F11 and Be There is a historical document, a non-linear pastiche of a life well lived, a musically driven homage to craft and artistic process, and a love letter to one man's life-long dedication to the idea of equality.
Glenn Kenny for The New York Times writes, “The film is as beautifully composed as Uzzle’s pictures. The director Jethro Waters also shot the movie, a subtle feast of light and color. The animated sections illustrating Uzzle’s past, by Cable Hardin, consist of white lines drawn against a deep gray background, and work beautifully. The music by Natalie Prass and Eric Slick is propulsive.”
Shana Nys Dambrot for LA Weekly writes, "F11 and Be There, which in addition to a richness of wide-ranging interviews with Uzzle, plentiful archival materials, and behind the scenes creative-process footage, is also a gorgeously produced film in itself. Warm and evocative cinematography, quirky and wonderful animated interstitials, lavish use of interesting music, and interviews with Uzzle’s subjects combine for a thoughtful and frequently profound and emotional portrait of an artist who has never been more engaged with his craft and message.”

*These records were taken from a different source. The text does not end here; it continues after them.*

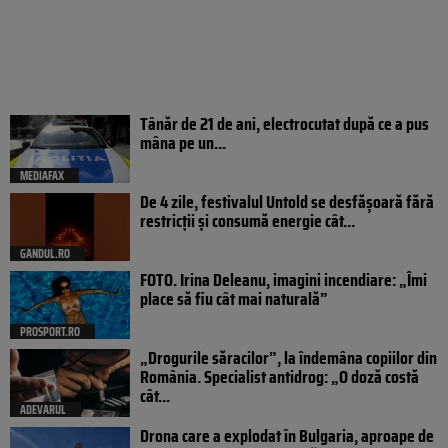
Tânăr de 21 de ani, electrocutat după ce a pus
mâna pe un...
MEDIAFAX
De 4 zile, festivalul Untold se desfășoară fără
restricții și consumă energie cât...
GANDUL.RO
FOTO. Irina Deleanu, imagini incendiare: „Îmi
place să fiu cât mai naturală”
PROSPORT.RO
„Drogurile săracilor”, la îndemâna copiilor din
România. Specialist antidrog: „O doză costă
cât...
ADEVARUL
Drona care a explodat în Bulgaria, aproape de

Initially grounded in documentary photography when he was the youngest photographer ever hired by LIFE magazine at age 23, his work then grew into a combination of split-second impressions reflecting the human condition during his tenure as a member of the prestigious international Magnum cooperative founded by one of his mentors Henri Cartier-Bresson. For fifteen years, Uzzle was an active contributor to the evolution of the organization and served as its President in 1979 and 1980. During the sixteen years he was associated with Magnum, he produced some of the most recognizable images we have of Woodstock (album cover and worldwide reproduction of its iconic couple hugging at dawn) to the assassination and funeral of Martin Luther King Jr. to our comprehension for the experience of Cambodian war refugees. His archive spans over six decades.